As the last task, we will add a column that will act as the identifier of the table, which we will call Birth PlaceID (Text). This column will be formed by the concatenation of the CountryBirthID, ProvinceBirthID, and MunicipalityBirthID columns; Once created, we will place it as the first column of the table.
[CountryBirthID] & [ProvinceBirthID] & [MunicipalityBirthID]
At this point, we can conclude the process of creating the tables that will be part of the data model. However, we will not need to use in the modeling process all the tables that the Query Editor currently contains, so we will disable their loading to achieve a cleaner design of the model and optimize the processing of your data.
Located in the Queries panel, to disable the loading of a table, we will right-click on it, unchecking the Enable load option box. The tables on which we will carry out this operation are ProvinceResidence, ProvinceBirth, and CountryBirth.

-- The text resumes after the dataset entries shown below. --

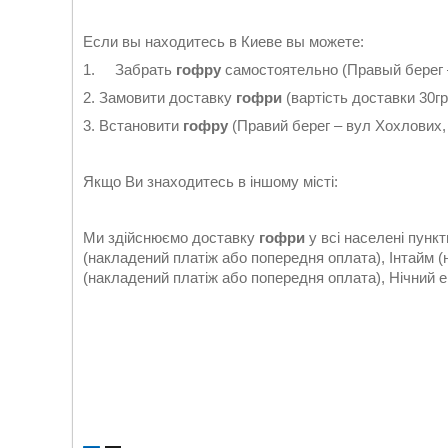
Если вы находитесь в Киеве вы можете:
1. Забрать
гофру
самостоятельно (Правый берег –
2. Замовити доставку
гофри
(вартість доставки 30гр
3. Встановити
гофр
у
(Правий берег – вул Хохлових, 
Якщо Ви знаходитесь в іншому місті:
Ми здійснюємо доставку
гофри
у всі населені пунк
(накладений платіж або попередня оплата), Інтайм 
(накладений платіж або попередня оплата), Нічний ек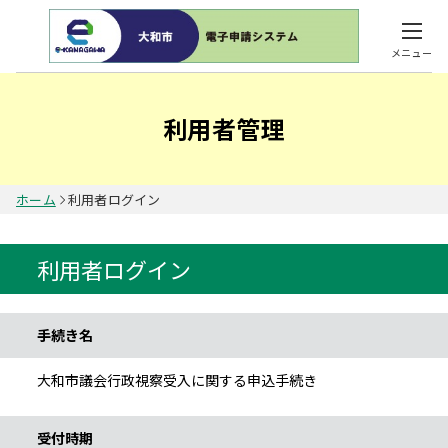
メニュー
利用者管理
ホーム
利用者ログイン
利用者ログイン
手続き情報
手続き名
大和市議会行政視察受入に関する申込手続き
受付時期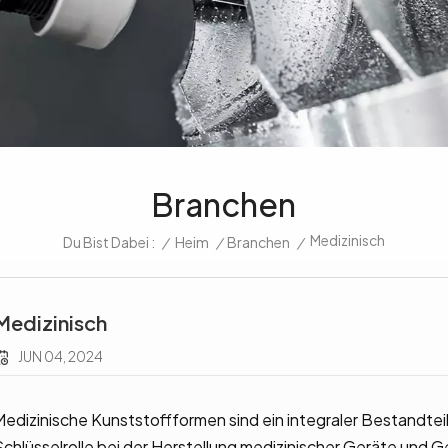
Branchen
Medizinisch
/
Heim
/
Branchen
/
Du Bist Dabei :
Medizinisch
JUN 04, 2024
Medizinische Kunststoffformen sind ein integraler Bestandteil
Schlüsselrolle bei der Herstellung medizinischer Geräte und G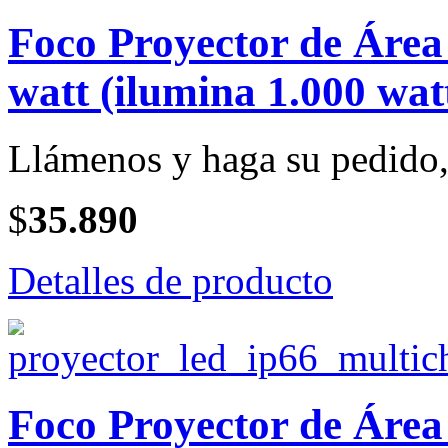
Foco Proyector de Ár
watt (ilumina 1.000 wat
Llámenos y haga su pedido, 
$
35.890
Detalles de producto
Foco Proyector de Ár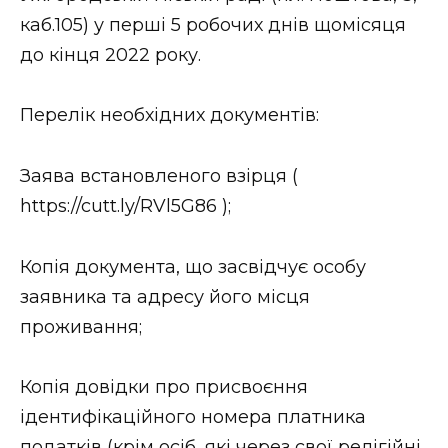
ВІДЕО
каб.105) у перші 5 робочих днів щомісяця
до кінця 2022 року.
Перелік необхідних документів:
Заява встановленого взірця (
https://cutt.ly/RVl5G86 );
Копія документа, що засвідчує особу
заявника та адресу його місця
проживання;
Копія довідки про присвоєння
ідентифікаційного номера платника
податків (крім осіб, які через свої релігійні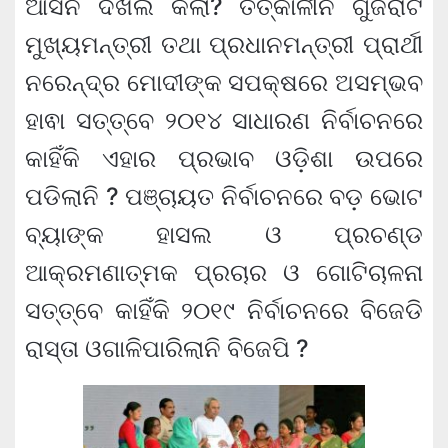
ଆସନ ଦଖଲ କଲା? ତତ୍କାଳୀନ ଗୁଜରାଟ
ମୁଖ୍ୟମନ୍ତ୍ରୀ ତଥା ପ୍ରଧାନମନ୍ତ୍ରୀ ପ୍ରାର୍ଥୀ
ନରେନ୍ଦ୍ର ମୋଦୀଙ୍କ ସପକ୍ଷରେ ଅସମ୍ଭବ
ହାଵା ସତ୍ତ୍ବେ ୨୦୧୪ ସାଧାରଣ ନିର୍ବାଚନରେ
କାହିଁକି ଏହାର ପ୍ରଭାବ ଓଡ଼ିଶା ଉପରେ
ପଡିଲାନି ? ପଞ୍ଚାୟତ ନିର୍ବାଚନରେ ବଡ଼ ଭୋଟ
ବ୍ୟାଙ୍କ ହାସଲ ଓ ପ୍ରଚଣ୍ଡ
ଆକ୍ରମଣାତ୍ମକ ପ୍ରଚାର ଓ ଗୋଟିଚାଳନା
ସତ୍ତ୍ବେ କାହିଁକି ୨୦୧୯ ନିର୍ବାଚନରେ ବିଜେଡି
ରାସ୍ତା ଓଗାଳିପାରିଲାନି ବିଜେପି ?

On the other hand, we will re-enable data loading for the PopulationCensus table, since we had previously disabled it during the preparation phase of the model search tables, also for performance reasons.
In this and the previous chapter, we have addressed the creation of the search tables or lookup tables of an analysis system built using Power Query ETL tools integrated into Power BI. In the next chapter, we will discuss those aspects of the information system that concern the design of the data model: relationships between tables, creation of hierarchies, measures, etc., as a previous step to the visual representation of the information contained in the system.